Tafsir Tematis / Team Asatidz Tafsir Web

Dalam ayat ini, Allah Subhanahu wa Ta'ala memberitahukan kepada kita balasan pahala untuk orang-orang yang bertaqwa yang sifat-sifatnya telah disebutkan dalam ayat-ayat sebelumnya dalam awal surat Al-Baqoroh, Mereka adalah yang mempunyai sifat-sifat berikut ini : - iman kepada yang gaib, - mendirikan sholat - memberi nafkah dari rizki yang diberikan Allah kepada mereka - iman kepada kitab yang diturunkan kepada Rosululloh Shallallahu 'alaihi wa Sallam dan kitab-kitab yang diturunkan kepada rasul-rasul sebelumnya - yakin akan adanya kehidupan ahirat sehingga mereka mempersiapkan diri berbekal untuk menghadapinya dengan mengerjakan amal-amal saleh dan meninggalkan hal-hal yang diharamkan. Balasan yang akan Allah berikan kepada mereka adalah diberikannya cahaya petunjuk dari Allah Subhanahu wa Ta'ala dan Allah Subhanahu wa Ta'ala akan menggolongkan mereka kedalam golongan orang-orang yang beruntung di dunia dan di akhirat. Muhammad Bin Ishaq mengatakan dari Muhammad Bin Abu Muhammad, dari Ikrimah atau Said Ibnu Jubair. Dari Ibnu Abbas bahwa makna dari ayat ini ialah mereka akan tetap memperoleh cahaya dari Tuhan mereka dan tetap istiqomah (berpegang teguh) kepada Alquran yang disampaikan kepada mereka dan mereka adalah orang-orang yangberuntung yang memperoleh apa yang mereka minta dan selamat dari kejahatan yang mereka minta terhindar darinya. Ibnu Jarir mengatakan bahwa makna dari ayat ini adalah “sesungguhnya mereka tetap memperoleh cahaya dari tuhannya, pembuktian, istiqomah dan bimbingan serta taufiq-Nya dalam menjalani kehidupan di dunia ini dan mereka adalah orang-orang yang sukses dan memperoleh apa yang mereka dambakan di sisi Allah melalui amal sholeh yang mereka kerjakan dan iman mereka kepada Allah, kitab-kitab-Nya, dan rosul-rosul-Nya; dambaan tersebut berupa keberuntungan memperoleh pahala, kekekalan di surga dan selamat dari api neraka dan siksaan-siksaan yang ada di dalamnya”. Telah dinukil sebuah riwayat dari Mujahid, Abul Aliyah dan Ar-Rabi’ ibnu Anas, Qotadah dan Ibnu hatim mengatakan bahwa telah menceritakan kepada kami ayahku, telah menceritakan kepada kami Yahya ibnu Usman ibnu Sholeh Al-Misri, telah menceritakan kepada kami ayahku, telah menceritakan lepada kami Ibnu Luhai’ah, telah menceritakan kepada kami Abdulloh Ibnul Mughiroh dari Abul Hisyam yang nama aslinya adalah Sulaiman Ibnu Abdullah dari Abdullah Ibn Amr dari Nabi Shallallahu 'alaihi wa Sallam: 

عن النبي صلى الله عليه وسلم وقيل له : يا رسول الله ، إنا نقرأ من القرآن فنرجو ، ونقرأ من القرآن فنكاد أن نيأس ، أو كما قال . قال : فقال : أفلا أخبركم عن أهل الجنة وأهل النار ؟ . قالوا : بلى يا رسول الله . قال : ( الم ذلك الكتاب لا ريب فيه ) إلى قوله تعالى :( المفلحون ) هؤلاء أهل الجنة . قالوا : إنا نرجو أن نكون هؤلاء . ثم قال : ( إن الذين كفروا سواء عليهم ) إلى قوله : ( عظيم ) هؤلاء أهل النار . قالوا : لسنا هم يا رسول الله . قال : أجل .

# # # #

**Daftar Tugas:**
1 – Ubahlah bagian kutipan tafsir ini yang dimulai dari "عن النبي صلى" dan berlanjut hingga "قال : أجل .", lalu tuliskan kembali dengan mengganti "أهل الجنة" menjadi "أصحاب الجنة".
2 – Jawablah pertanyaan berikut berdasarkan kutipan tafsir di atas.
(a) Balasan apa yang akan Allah berikan kepada orang-orang yang bertaqwa?
(b) Siapa nama asli Abul Hisyam?
(c) Menurut Ibnu Jarir, dambaan di sisi Allah itu berupa apa?

# # # #

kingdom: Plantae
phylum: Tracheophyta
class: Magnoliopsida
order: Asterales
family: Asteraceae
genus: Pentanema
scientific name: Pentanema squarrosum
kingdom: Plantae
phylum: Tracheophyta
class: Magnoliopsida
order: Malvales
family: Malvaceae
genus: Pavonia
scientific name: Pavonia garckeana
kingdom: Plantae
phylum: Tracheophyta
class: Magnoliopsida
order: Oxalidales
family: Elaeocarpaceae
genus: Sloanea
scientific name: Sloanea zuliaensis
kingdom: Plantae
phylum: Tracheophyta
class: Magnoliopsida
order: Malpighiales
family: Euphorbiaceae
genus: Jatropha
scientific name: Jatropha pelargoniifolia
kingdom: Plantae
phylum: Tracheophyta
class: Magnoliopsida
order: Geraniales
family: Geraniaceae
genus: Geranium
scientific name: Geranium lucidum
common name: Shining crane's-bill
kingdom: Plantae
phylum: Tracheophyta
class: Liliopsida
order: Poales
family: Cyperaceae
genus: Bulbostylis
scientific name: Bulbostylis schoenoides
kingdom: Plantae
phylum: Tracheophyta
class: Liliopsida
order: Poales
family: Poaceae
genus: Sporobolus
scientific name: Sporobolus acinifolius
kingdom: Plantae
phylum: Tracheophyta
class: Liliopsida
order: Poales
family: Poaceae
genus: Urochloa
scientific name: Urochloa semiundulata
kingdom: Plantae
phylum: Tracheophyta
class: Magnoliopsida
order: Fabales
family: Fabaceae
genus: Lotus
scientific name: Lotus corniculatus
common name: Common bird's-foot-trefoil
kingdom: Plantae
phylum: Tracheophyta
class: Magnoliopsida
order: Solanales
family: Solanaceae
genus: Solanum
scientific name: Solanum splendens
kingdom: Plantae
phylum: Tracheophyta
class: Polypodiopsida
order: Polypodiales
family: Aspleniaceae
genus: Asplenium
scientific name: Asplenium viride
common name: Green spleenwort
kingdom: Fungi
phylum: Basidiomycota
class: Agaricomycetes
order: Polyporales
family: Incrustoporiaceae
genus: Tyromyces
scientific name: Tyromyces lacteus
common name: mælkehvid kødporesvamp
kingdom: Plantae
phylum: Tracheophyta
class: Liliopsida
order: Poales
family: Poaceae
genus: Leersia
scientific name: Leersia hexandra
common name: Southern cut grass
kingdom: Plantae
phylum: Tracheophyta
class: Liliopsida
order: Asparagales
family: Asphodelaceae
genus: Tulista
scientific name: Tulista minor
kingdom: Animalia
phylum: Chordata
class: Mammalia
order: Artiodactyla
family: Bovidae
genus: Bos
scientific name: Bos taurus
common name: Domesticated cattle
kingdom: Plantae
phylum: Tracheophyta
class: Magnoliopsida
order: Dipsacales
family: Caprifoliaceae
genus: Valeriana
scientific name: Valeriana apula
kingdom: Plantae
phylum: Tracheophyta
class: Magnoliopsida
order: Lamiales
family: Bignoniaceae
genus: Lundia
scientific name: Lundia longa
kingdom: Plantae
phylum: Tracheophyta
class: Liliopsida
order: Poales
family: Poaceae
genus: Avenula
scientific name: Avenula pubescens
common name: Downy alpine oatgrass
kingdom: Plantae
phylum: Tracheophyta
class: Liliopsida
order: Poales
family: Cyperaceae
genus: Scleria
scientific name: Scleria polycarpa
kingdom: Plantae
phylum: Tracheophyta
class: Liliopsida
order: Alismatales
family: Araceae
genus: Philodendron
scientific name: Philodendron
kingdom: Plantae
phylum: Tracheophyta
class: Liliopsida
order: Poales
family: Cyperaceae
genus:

# # # #

**Jawaban Tiap Tugas:**
1 –
عن النبي صلى الله عليه وسلم وقيل له : يا رسول الله ، إنا نقرأ من القرآن فنرجو ، ونقرأ من القرآن فنكاد أن نيأس ، أو كما قال . قال : فقال : أفلا أخبركم عن أصحاب الجنة وأهل النار ؟ . قالوا : بلى يا رسول الله . قال : ( الم ذلك الكتاب لا ريب فيه ) إلى قوله تعالى :( المفلحون ) هؤلاء أصحاب الجنة . قالوا : إنا نرجو أن نكون هؤلاء . ثم قال : ( إن الذين كفروا سواء عليهم ) إلى قوله : ( عظيم ) هؤلاء أهل النار . قالوا : لسنا هم يا رسول الله . قال : أجل .

2 –
(a) Mereka diberi cahaya petunjuk dari Allah Subhanahu wa Ta'ala dan digolongkan ke dalam golongan orang-orang yang beruntung di dunia dan di akhirat.
(b) Sulaiman Ibnu Abdullah.
(c) Keberuntungan memperoleh pahala, kekekalan di surga, dan selamat dari api neraka serta siksaan-siksaan yang ada di dalamnya.